State fairs are always a fun time. They give a sense of community, allowing people to transcend everyday politics and worries so they may come together as fellow statesmen and enjoy themselves. That is unless you live in Illinois.
According to the Chicago Sun-Times, the band Confederate Railroad has been “barred from performing at an Illinois state fair because of its use of the Confederate flag…”
“This administration’s guiding principle is that the state of Illinois will not use state resources to promote symbols of racism,” a spokeswoman for Governor Pritzker, Emily Bittner, said. “Symbols of hate cannot and will not represent the values of the Land of Lincoln.”

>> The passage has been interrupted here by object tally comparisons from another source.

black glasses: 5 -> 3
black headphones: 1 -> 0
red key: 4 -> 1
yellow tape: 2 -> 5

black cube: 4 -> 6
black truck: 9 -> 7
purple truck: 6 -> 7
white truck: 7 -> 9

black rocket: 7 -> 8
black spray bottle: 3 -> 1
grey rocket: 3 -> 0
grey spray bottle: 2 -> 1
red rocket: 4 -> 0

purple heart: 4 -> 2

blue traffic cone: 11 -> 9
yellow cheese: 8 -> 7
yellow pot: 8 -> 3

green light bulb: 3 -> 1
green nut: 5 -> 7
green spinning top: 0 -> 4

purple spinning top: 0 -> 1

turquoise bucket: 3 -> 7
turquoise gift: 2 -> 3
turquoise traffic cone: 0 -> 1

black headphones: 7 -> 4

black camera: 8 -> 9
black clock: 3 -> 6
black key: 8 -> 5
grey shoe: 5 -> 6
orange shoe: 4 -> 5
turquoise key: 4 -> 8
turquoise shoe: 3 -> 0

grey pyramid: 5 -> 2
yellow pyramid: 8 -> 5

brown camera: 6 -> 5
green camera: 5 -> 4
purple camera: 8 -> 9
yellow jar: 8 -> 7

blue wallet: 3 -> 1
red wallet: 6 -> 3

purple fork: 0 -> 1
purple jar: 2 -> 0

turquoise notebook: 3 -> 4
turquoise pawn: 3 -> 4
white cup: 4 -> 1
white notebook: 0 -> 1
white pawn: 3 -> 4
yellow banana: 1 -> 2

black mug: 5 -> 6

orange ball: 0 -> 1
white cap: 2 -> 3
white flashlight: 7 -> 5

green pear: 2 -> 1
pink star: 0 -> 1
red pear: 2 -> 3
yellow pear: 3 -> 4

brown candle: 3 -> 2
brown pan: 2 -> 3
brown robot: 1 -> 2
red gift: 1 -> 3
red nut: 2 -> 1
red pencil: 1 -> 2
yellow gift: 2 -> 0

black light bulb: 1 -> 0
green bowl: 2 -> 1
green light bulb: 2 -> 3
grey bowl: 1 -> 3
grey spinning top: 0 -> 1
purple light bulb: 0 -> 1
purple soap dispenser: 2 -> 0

Obviously, the band’s fans aren’t happy about this recent development. Supporters such as Joe McKinley, who has contacted the band about performing at a family event before, said “It’s just their logo. It’s just their southern pride,” regarding the band’s use of the Confederate Flag.
Illinois State Rep. Terri Bryant (R) had some words for the Pritzker administration on the issue, referring to the cancellation of the band as a type of censorship:
“If you’re going to censor Confederate Railroad because it’s offensive to people, then censor the other entertainer with the depiction of a dead president that many people here love.”
Two things can be true at once: Firstly, the barring of Confederate Railroad is ridiculous, left-wing bellyaching. There has been no evidence shown the band attempts to stoke racial divides. No evidence they use their platform to promote disdainful beliefs.
Even if one can’t look past the band’s personal actions, only pointing to their use of the Confederate Flag to justify their banning, it should be reasonable for both sides of the debate to acknowledge a simple fact: intent matters.
If, assuming for a moment, the Stars and Bars can be nothing but an offensive symbol, Confederate Railroad’s use of said symbol would, at worse, fall under ignorance rather than malice, as the band has shown no indication of spurring racial animus.
If such is the case, banning the band from performing at this particular fair seems a disproportionate punishment for the crime of ignorance.
But -- and this may be unpopular -- Rep. Bryant and his ilk take away from their side of the issue when they claim that the banning is an example of censorship, considering that word very often comes with Orwellian connotations.
No one is being censored. Having a protected right to freedom of speech does not mean you are entitled to perform at any event you want. The government is not banning the band from performing at their own -- or other -- concerts or fairs. They are not threatening to arrest or fine Confederate Railroad for their use of the flag. They are not kicking the band out of the state.
What they are saying is that the band is no longer invited to perform at this specific event, and they have, as organizers of the fair, that right, even if they are going about their decision the wrong way.